Another example: a user in 1999 might have hosted pages for others to access over the Web on an old personal computer from their home. Today, to do the *exact same thing*, this user might need a beefier computer due to the prevalence of bots, crawlers, and a greater number of users. A server that was just able to handle the load in 1999 might now be considered a vintage server. This user might consider buying a more powerful computer, such as a Raspberry Pi.
( Aside: project of note to bring a subset of modern TLS to the Internet of Old Things: https://github.com/classilla/cryanc )
Gemini's primary use-case is viewing hyperlinked documents over the Internet. Today, use-case comes with default expectations, like encryption, for a baseline level of privacy and authenticity. Two conclusions follow:
1. Some computers are now considered "vintage" in the context of the use-case "viewing hyperlinked documents over the Internet" because they'll be painfully slow when handling modern crypto.
2. Gemini must support transit-level encryption to properly meet its stated use-case today.
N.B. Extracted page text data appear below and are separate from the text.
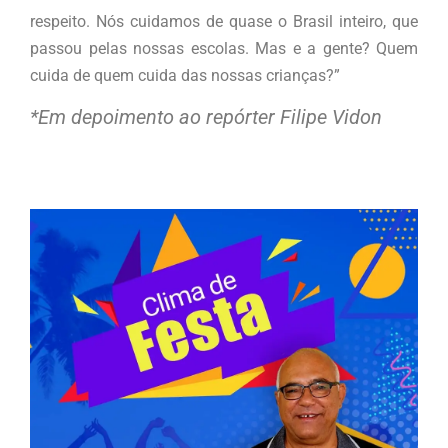
respeito. Nós cuidamos de quase o Brasil inteiro, que
passou pelas nossas escolas. Mas e a gente? Quem
cuida de quem cuida das nossas crianças?”
*Em depoimento ao repórter Filipe Vidon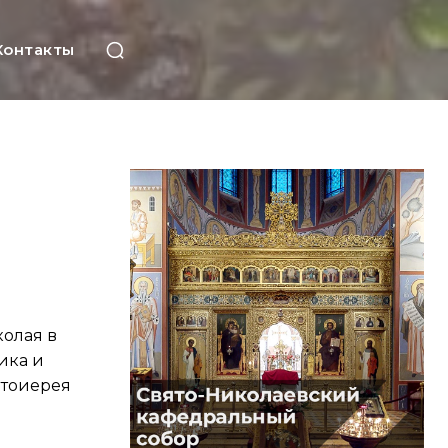
Контакты
колая в
ика и
отоиерея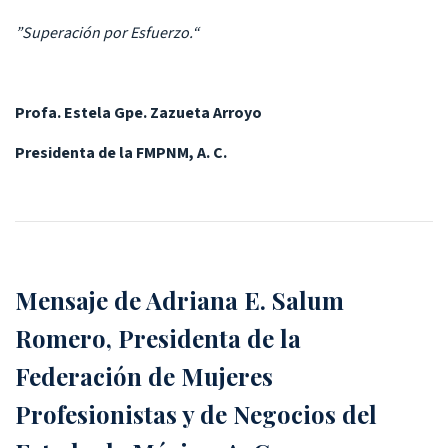
”Superación por Esfuerzo.“
Profa. Estela Gpe. Zazueta Arroyo
Presidenta de la FMPNM, A. C.
Mensaje de Adriana E. Salum
Romero, Presidenta de la
Federación de Mujeres
Profesionistas y de Negocios del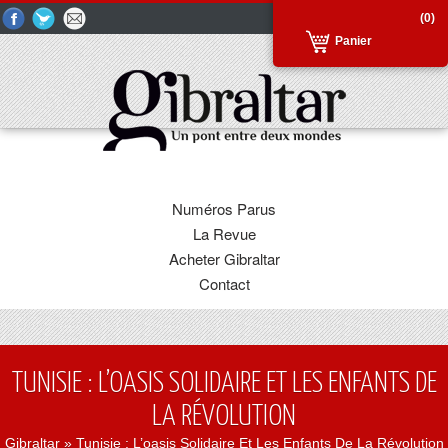
(0)
Panier
Numéros Parus
La Revue
Acheter Gibraltar
Contact
TUNISIE : L’OASIS SOLIDAIRE ET LES ENFANTS DE
LA RÉVOLUTION
Gibraltar
» Tunisie : L’oasis Solidaire Et Les Enfants De La Révolution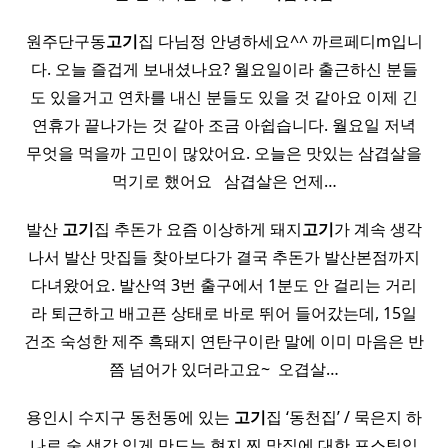
원주단구동
고기
집 다님정 안녕하세요^^ 까르페디m입니
다. 오늘 즐겁게 보내셨나요? 월요일이라 출근하신 분들
도 있을거고 연차를 내신 분들도 있을 것 같아요 이제 긴
연휴가 끝나가는 것 같아 조금 아쉽습니다. 월요일 저녁
무엇을 먹을까 고민이 많았어요. 오늘은 맛있는 삼겹살을
먹기로 했어요 ​ ​ 삼겹살은 언제…
발산
고기
집 추돈가 요즘 이상하게 돼지
고기
가 계속 생각
나서 발산 맛집들 찾아보다가 결국 추돈가 발산본점까지
다녀왔어요. 발산역 3번 출구에서 1분도 안 걸리는 거리
라 퇴근하고 배고픈 상태로 바로 뛰어 들어갔는데, 15일
건조 숙성한 제주 흑돼지 연탄구이란 말에 이미 마음은 반
쯤 넘어가 있더라고요~ ​ 오겹살…
용인시 수지구 동천동에 있는
고기
집 ‘동천집’ / 묵은지 하
나로 술 생각 잊게 만드는 현지 찐 맛집에 대한 포스팅입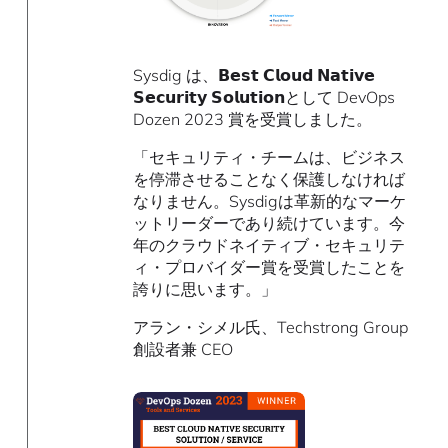
Sysdig は、𝗕𝗲𝘀𝘁 𝗖𝗹𝗼𝘂𝗱 𝗡𝗮𝘁𝗶𝘃𝗲
𝗦𝗲𝗰𝘂𝗿𝗶𝘁𝘆 𝗦𝗼𝗹𝘂𝘁𝗶𝗼𝗻として DevOps
Dozen 2023 賞を受賞しました。
「セキュリティ・チームは、ビジネス
を停滞させることなく保護しなければ
なりません。Sysdigは革新的なマーケ
ットリーダーであり続けています。今
年のクラウドネイティブ・セキュリテ
ィ・プロバイダー賞を受賞したことを
誇りに思います。」
アラン・シメル氏、Techstrong Group
創設者兼 CEO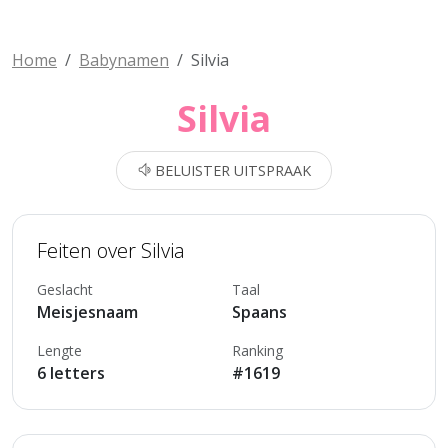
Home
Babynamen
Silvia
Silvia
BELUISTER UITSPRAAK
Feiten over Silvia
Geslacht
Taal
Meisjesnaam
Spaans
Lengte
Ranking
6 letters
#1619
This means that Gemini probably doesn't need to address computers whose hardware prevents the usage of secure TLS. This does NOT mean that Gemini needs to ignore all 32-bit computers; plenty of 32-bit machines can handle TLSv1.2 (with strong cipher-suites) and TLSv1.3 just fine.
- I haven't researched attempts to use modern crypto on old computers very thoroughly; I kind of guessed that Pentium 4 with SSE2 should be the "cutoff point" for modern crypto.- I might want to pick a word besides "vintage" when describing computers that can't meet the same use-case after requirements change; something that specifically refers to a piece of a technology that isn't necessarily old (it doesn't have to be old) or obsolete (too broad) but is just unable to adapt to a use-case being "updated" to address current requirements as security holes and bad actors pile up.
If you're making an implementation, feel free to be as portable or non-portable as you want. When deciding norms, *recommended* implementations, and inherent platform limitations: conservatively evaluate what computers cannot handle your desired use-case and try to make sure all other computers are included to the best of your ability. Don't "expire" computers unnecessarily.